━━ DATA SECTION
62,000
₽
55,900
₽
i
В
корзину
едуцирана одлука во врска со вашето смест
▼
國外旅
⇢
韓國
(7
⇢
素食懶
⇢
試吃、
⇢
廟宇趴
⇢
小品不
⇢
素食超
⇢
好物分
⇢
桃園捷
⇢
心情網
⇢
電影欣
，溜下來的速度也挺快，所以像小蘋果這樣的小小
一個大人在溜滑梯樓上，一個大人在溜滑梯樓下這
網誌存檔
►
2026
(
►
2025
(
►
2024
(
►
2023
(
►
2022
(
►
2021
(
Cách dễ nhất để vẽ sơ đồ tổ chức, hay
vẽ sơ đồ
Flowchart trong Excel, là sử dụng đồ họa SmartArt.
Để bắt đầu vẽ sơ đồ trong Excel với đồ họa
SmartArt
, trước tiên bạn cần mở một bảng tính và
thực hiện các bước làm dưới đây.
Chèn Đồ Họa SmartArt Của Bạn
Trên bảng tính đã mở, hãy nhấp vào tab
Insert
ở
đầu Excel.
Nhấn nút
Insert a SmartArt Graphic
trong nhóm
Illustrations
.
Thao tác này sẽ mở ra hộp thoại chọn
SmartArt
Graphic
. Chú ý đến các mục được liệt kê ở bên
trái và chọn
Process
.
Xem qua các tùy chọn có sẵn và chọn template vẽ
━━━━
__INSTRUCTION__
Copy the listing above line for line, starting at its very first line and ending at the line that contains "thực hiện các bước làm dưới đây.", with both of those lines included.

__SOLUTION FOR THIS EXERCISE__
62,000
₽
55,900
₽
i
В
корзину
едуцирана одлука во врска со вашето смест
▼
國外旅
⇢
韓國
(7
⇢
素食懶
⇢
試吃、
⇢
廟宇趴
⇢
小品不
⇢
素食超
⇢
好物分
⇢
桃園捷
⇢
心情網
⇢
電影欣
，溜下來的速度也挺快，所以像小蘋果這樣的小小
一個大人在溜滑梯樓上，一個大人在溜滑梯樓下這
網誌存檔
►
2026
(
►
2025
(
►
2024
(
►
2023
(
►
2022
(
►
2021
(
Cách dễ nhất để vẽ sơ đồ tổ chức, hay
vẽ sơ đồ
Flowchart trong Excel, là sử dụng đồ họa SmartArt.
Để bắt đầu vẽ sơ đồ trong Excel với đồ họa
SmartArt
, trước tiên bạn cần mở một bảng tính và
thực hiện các bước làm dưới đây.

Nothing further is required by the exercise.